The District Court has broken new ground by applying the strict rule of section 133 of the German Insolvency Code on lawyers’ fees. The German Federal Court has only once applied this rule and rejected the restructuring defense to fees of a business consultant. Originally the objection of restructuring rule was created to alleviate pre-insolvency repayments of banks and other creditors. The strict application to restructuring consultants (lawyers as well as business consultants) has rightly been criticised with the argument that the role of a restructuring consultant commences with the evaluation and preparation of a restructuring concept and not only with its implementation. The requirement of a sound and partly implemented concept is therefore usually not met and the lawyers carry a significant risk that their fees will be challenged. When they begin the work there will be no certainty if the work will finally result in a sound restructuring concept.

On the other hand, the further the out-of-court restructuring efforts evolve, the easier it will be to better assess their likelihood of success. Insofar as the result of the District Court’s decision is not entirely unconvincing, bearing in mind that the process of restructuring was highly complex in this case and that a final success seemed extremely risky when looking at the case law of the District Court and the Higher Regional Court in a similar case.

In any case the District Court sets the hurdle for restructuring lawyers high when it demands for a legally binding agreement by the bondholders at the time the payment is made. The hurdle is too high because this agreement will usually be reached in the last moment when the facts are disclosed to the bondholders as basis for the decision or vote. Prior to this point in time many bondholders will refuse to accept confidential information since this would render them insiders and exclude them from dealing with the bonds. The District Court leaves open which majority it would have required to accept an agreement of the bondholders and we doubt that this criterion will apply to other cases at all.
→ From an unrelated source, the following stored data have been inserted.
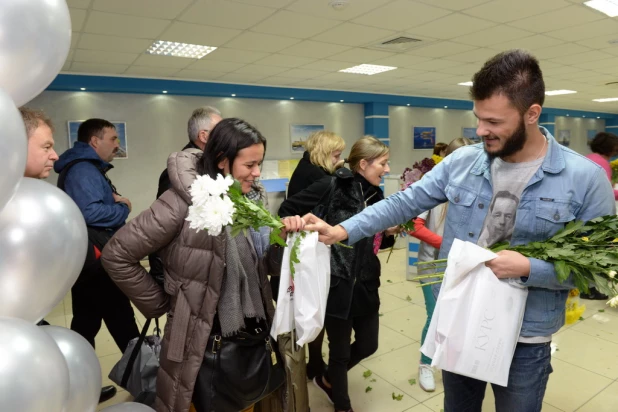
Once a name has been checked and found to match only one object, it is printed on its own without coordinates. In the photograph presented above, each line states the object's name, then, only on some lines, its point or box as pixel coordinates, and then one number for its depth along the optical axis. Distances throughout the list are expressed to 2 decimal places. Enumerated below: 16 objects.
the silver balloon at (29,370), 0.89
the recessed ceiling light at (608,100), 12.26
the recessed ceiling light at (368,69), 7.03
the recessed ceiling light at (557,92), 10.53
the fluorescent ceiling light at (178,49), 5.25
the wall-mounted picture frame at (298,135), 9.10
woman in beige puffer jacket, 1.49
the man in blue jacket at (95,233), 2.34
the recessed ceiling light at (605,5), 4.15
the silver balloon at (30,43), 0.98
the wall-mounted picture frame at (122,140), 7.13
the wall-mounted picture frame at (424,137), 11.38
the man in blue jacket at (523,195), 1.22
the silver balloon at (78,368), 1.25
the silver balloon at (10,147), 0.89
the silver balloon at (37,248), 1.03
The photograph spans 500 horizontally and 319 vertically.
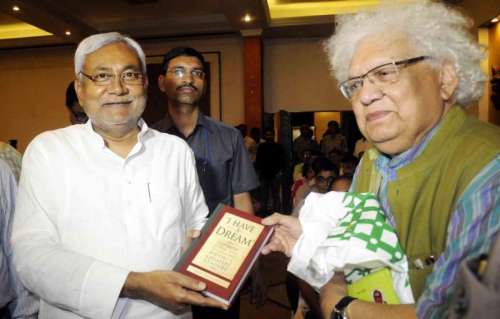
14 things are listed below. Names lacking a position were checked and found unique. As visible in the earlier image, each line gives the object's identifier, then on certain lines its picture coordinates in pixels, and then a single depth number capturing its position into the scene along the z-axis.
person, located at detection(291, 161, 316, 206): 4.20
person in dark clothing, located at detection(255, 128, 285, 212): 6.99
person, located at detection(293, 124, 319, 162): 7.74
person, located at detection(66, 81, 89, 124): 2.59
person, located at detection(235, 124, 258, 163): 7.42
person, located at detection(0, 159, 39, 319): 1.55
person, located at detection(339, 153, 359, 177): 4.15
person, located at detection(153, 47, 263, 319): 2.21
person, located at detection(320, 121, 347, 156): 8.00
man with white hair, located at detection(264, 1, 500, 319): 0.97
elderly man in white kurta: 1.17
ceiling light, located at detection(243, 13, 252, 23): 7.51
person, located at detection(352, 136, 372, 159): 6.95
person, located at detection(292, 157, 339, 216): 3.49
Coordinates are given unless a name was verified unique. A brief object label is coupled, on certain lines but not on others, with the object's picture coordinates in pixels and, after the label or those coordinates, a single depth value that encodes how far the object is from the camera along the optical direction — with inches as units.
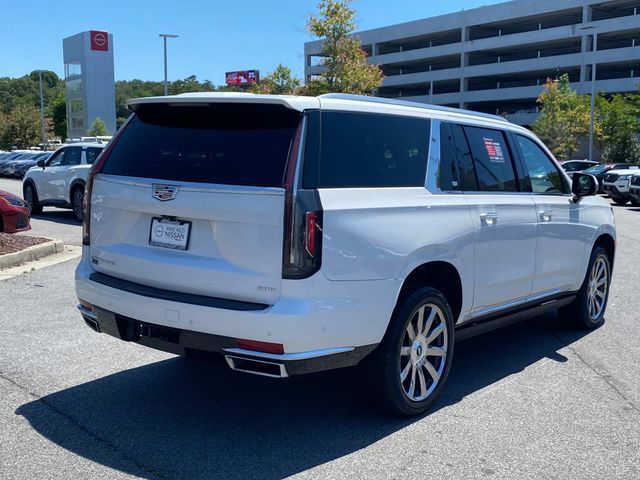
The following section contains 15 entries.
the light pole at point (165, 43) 1518.0
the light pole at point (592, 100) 1488.7
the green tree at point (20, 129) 2866.6
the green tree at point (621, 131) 1779.0
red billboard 4382.4
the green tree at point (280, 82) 1480.1
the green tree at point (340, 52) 1206.9
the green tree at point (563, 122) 1854.1
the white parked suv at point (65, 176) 631.2
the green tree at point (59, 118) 4869.6
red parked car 468.4
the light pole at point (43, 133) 2765.7
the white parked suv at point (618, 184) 1028.5
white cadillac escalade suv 152.3
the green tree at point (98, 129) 3013.8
The decision leaves room for interpretation.

Result and Outlook

It remains to be seen if the Court of Appeal will approve the requirements established by the District Court. The defendants have already announced an appeal to the Frankfurt Higher Regional Court. If the very strict interpretation of the District Court prevails, lawyers would become more reluctant to extrajudicial restructuring and companies will be led into formal insolvency proceedings earlier.

A reasonable balance of interests would be reached if the restructuring defense were modified for lawyers’ fees. A law firm could invoke the restructuring defense as soon as it begins with the evaluation and preparation of a sound restructuring concept. As concept preparation progresses, the concept itself will increasingly need to demonstrate its validity and reasonable prospect of success. As soon as the parties recognize that a sound concept cannot be achieved, the consultants can no longer invoke the objection of restructuring.

Applied to the present case, even the modified definition of the objection of restructuring would probably not lead to a different result because the Frankfurt District Court on 15.11.2011 had already denied the chosen path to an out-of-court restructuring under the German Bondholders Act in a similar case. At this point, the debtor and his consultants should have recognized that the success of a restructuring was doubtful since two of the three bonds could only be modified with unanimous approval.